• How to complete this task
Please reproduce everything from the start of the items below down to the line containing "Answer: approximately 90° to the corgi", with both ends included and the pictures left out.

-.-.-

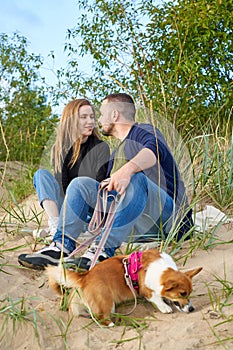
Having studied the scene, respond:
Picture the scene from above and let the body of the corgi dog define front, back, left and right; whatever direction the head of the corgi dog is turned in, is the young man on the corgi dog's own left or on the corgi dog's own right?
on the corgi dog's own left

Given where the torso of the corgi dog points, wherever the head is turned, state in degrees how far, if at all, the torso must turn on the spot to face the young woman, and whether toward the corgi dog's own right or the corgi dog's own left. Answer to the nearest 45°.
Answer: approximately 90° to the corgi dog's own left

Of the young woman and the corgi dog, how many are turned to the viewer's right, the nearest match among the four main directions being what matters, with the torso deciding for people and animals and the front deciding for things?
1

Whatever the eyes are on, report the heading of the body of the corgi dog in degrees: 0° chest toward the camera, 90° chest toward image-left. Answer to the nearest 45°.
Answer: approximately 270°

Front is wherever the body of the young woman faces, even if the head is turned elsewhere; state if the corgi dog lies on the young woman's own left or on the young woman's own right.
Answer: on the young woman's own left

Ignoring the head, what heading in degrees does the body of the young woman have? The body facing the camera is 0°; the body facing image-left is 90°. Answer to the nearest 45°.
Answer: approximately 45°

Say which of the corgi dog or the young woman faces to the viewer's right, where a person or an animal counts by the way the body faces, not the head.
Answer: the corgi dog
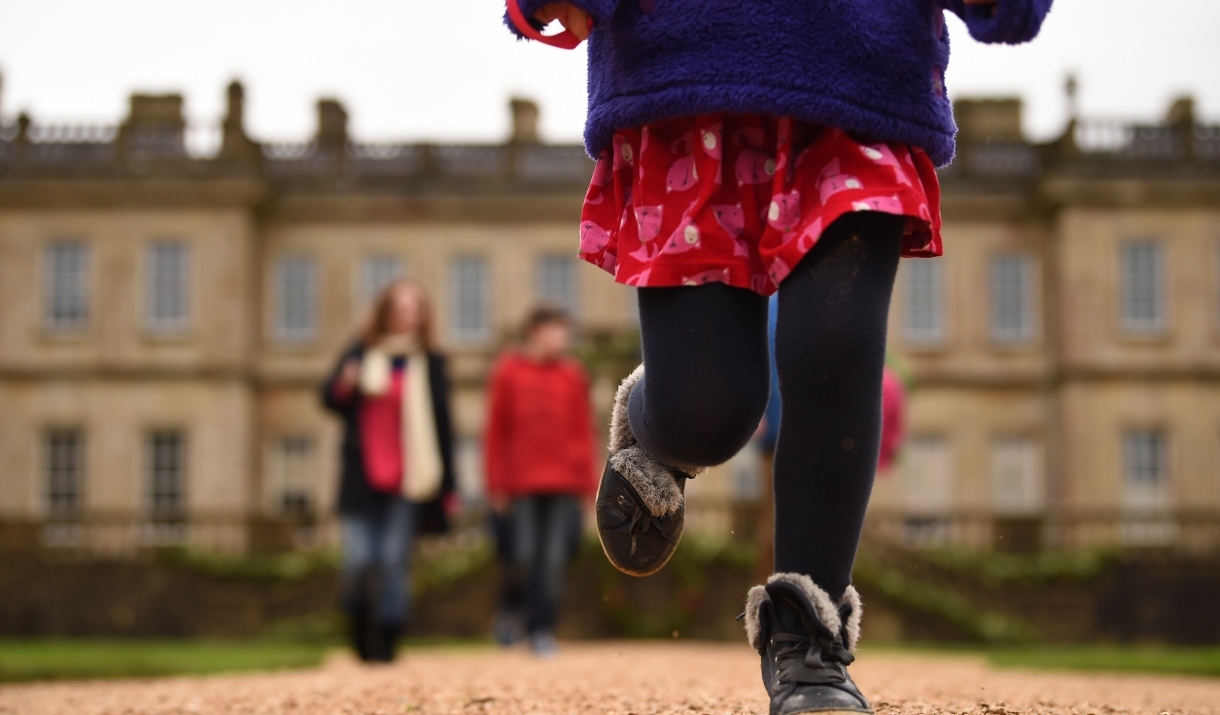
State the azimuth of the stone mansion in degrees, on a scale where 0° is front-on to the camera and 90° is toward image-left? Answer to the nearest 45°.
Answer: approximately 0°

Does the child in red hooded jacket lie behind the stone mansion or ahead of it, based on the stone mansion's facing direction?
ahead
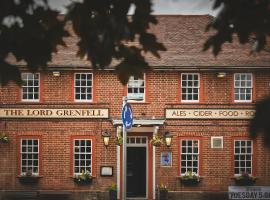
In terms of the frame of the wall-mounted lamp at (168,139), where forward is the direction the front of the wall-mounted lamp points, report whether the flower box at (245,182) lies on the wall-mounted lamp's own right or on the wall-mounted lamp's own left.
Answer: on the wall-mounted lamp's own left

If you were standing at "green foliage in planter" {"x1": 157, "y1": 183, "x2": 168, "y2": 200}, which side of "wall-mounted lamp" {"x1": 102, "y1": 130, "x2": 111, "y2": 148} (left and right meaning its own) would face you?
left

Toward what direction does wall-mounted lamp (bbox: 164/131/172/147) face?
toward the camera

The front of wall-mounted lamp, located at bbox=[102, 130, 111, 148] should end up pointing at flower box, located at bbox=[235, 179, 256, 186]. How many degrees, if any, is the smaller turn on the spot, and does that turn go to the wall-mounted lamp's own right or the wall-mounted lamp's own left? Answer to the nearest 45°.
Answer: approximately 90° to the wall-mounted lamp's own left

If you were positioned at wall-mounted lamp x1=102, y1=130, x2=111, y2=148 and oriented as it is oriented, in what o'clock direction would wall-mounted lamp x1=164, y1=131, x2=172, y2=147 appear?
wall-mounted lamp x1=164, y1=131, x2=172, y2=147 is roughly at 9 o'clock from wall-mounted lamp x1=102, y1=130, x2=111, y2=148.

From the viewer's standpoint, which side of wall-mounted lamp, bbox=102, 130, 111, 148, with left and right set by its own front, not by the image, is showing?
front

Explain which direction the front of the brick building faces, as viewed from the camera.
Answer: facing the viewer

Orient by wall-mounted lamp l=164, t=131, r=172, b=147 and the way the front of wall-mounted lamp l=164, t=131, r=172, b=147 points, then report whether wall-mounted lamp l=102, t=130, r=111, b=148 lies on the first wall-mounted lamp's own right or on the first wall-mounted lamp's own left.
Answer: on the first wall-mounted lamp's own right

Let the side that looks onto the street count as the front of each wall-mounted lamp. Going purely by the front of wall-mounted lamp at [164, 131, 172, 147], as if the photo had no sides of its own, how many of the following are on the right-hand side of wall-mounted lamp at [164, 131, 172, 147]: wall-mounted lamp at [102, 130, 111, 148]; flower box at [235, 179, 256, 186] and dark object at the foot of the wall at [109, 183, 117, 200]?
2
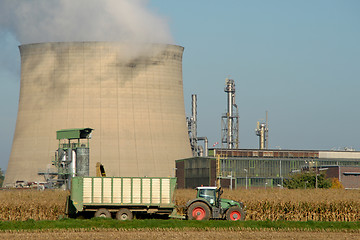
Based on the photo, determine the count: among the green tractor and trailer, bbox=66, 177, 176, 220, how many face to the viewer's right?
2

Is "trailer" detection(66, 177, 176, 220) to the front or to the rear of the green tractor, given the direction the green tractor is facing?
to the rear

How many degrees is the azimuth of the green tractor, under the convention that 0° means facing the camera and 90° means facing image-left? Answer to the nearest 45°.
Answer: approximately 270°

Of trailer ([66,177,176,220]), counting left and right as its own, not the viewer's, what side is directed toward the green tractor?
front

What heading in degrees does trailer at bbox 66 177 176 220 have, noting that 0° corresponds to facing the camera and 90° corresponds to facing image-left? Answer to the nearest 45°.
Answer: approximately 270°
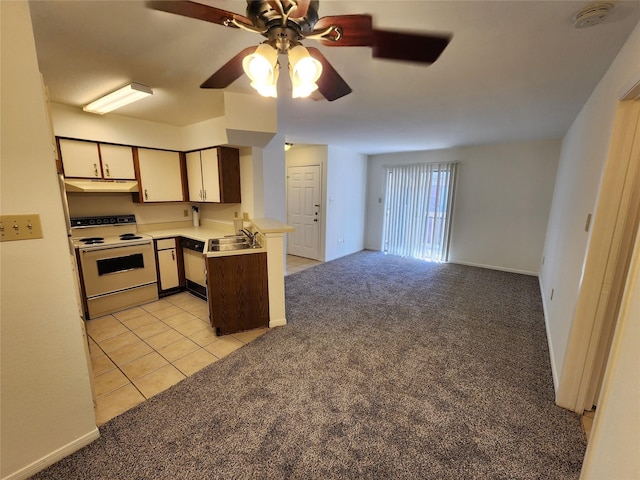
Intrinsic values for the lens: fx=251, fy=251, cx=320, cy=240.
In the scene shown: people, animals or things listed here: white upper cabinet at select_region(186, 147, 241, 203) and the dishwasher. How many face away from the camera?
0

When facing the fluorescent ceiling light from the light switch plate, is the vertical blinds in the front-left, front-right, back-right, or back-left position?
front-right

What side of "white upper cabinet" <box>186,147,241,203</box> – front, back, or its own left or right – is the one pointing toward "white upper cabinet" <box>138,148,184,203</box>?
right

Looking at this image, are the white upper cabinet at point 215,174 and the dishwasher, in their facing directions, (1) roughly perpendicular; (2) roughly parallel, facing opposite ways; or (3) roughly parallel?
roughly parallel

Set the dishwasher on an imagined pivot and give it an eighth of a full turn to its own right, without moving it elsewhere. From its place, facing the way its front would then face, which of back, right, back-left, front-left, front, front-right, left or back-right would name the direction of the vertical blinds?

-.-.-

• Answer section
Having studied the scene, respond:
Picture the scene from above and let the body of the corgi dog define front, back, left and right; whatever direction the head of the corgi dog is turned in, is the young man on the corgi dog's own left or on the corgi dog's own right?
on the corgi dog's own left

Given where the torso of the corgi dog points, wherever the head is turned, state in degrees how far, if at all, the torso must turn on the spot to face the young woman, and whether toward the corgi dog's own right or the corgi dog's own left. Answer to the nearest 45°.
Answer: approximately 90° to the corgi dog's own left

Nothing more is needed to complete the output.